I underwent serious Shamanic Death in 2015. Everything was stripped from me – health, family, “friends”, work, etc.
As I began to understand the enormity of what was transpiring, I would witness as more was leaving, taken, purged, and I would remain detached and curious about the process.
I decided to actively partner with the process as I purged and released more, and more. Willingly, even, after a time.
It wasn’t easy. But necessary.
It was also achingly beautiful.
Towards the end of the active process, I made an effigy of myself and all the things about me that I was letting go of. And I buried her.
I gave her(former me) a lovely, private burial ceremony. I wept in gratitude. It was quiet, peaceful.
So much so, that my next thought became “I have no idea what I just did, but this ought to be HUGE.”
And it was.
I surrendered to the process and watched as more was stripped away – my home, my business, more of my possessions. And to some extent, my community.

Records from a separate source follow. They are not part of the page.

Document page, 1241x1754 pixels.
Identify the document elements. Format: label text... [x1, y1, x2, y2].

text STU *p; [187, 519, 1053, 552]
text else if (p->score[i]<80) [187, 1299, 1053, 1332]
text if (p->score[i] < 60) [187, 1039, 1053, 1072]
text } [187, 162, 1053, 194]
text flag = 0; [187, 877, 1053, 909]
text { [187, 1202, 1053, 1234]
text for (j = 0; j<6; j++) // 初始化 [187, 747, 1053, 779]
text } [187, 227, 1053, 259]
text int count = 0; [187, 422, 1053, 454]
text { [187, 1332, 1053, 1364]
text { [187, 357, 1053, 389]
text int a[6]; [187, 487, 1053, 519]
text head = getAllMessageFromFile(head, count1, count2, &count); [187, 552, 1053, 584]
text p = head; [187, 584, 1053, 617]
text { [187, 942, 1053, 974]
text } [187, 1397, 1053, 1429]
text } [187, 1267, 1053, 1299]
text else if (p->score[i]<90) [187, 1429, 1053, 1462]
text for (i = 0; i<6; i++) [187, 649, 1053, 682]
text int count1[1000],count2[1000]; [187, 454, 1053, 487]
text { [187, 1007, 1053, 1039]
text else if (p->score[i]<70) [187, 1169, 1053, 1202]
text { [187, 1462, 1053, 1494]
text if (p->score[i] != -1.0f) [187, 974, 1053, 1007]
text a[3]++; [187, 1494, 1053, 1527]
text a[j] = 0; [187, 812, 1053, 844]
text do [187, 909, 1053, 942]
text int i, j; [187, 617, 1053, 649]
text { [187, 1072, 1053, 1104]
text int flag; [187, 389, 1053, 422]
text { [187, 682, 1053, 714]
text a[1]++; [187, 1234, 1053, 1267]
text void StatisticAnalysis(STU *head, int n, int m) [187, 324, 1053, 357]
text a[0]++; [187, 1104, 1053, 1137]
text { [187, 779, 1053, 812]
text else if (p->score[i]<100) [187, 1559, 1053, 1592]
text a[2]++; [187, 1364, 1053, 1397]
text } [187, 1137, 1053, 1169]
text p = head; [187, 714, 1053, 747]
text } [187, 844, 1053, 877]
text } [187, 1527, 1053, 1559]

Then a sudden, intense AF heartbreak occurred. And I was broken open more than I ever had been in my life.
I came to understand that the pain I was experiencing and expressing was the culmination of pain I’d never felt, released, or expressed throughout my current lifetime. And some from past lives.
The miracles that flooded in Graced me in such an astonishing way, I’m filled with tears to recall it.
I sobbed from pain, from opening, and from gratitude all at once.
I easily felt all the pain of the world. And the pain of those around me who were struggling or undergoing life-threatening illnesses.
I wept for months.
Some of what I’d let go of was returned to me- true heart-gifts of love, people who are the truest loved ones in my life.
I also came to realize that part of the pain was in the holding on. I was still holding on to hopes, dreams, aspirations, and that undergoing Shamanic Death means that those things must die as well.
For all the initiations I’ve undergone – most of them willingly, some not so – this life, death and rebirth was the hugest, most profound I’ve endured.
In many ways I’ve become “unfuckwithable.”
Life has a way of initiating us. Some of those things we accept, willingly.
Others, not so much. That’s when we make things harder on ourselves.
When we emerge from these experiences/events, we are at once no longer recognizable, and more ourselves than ever before.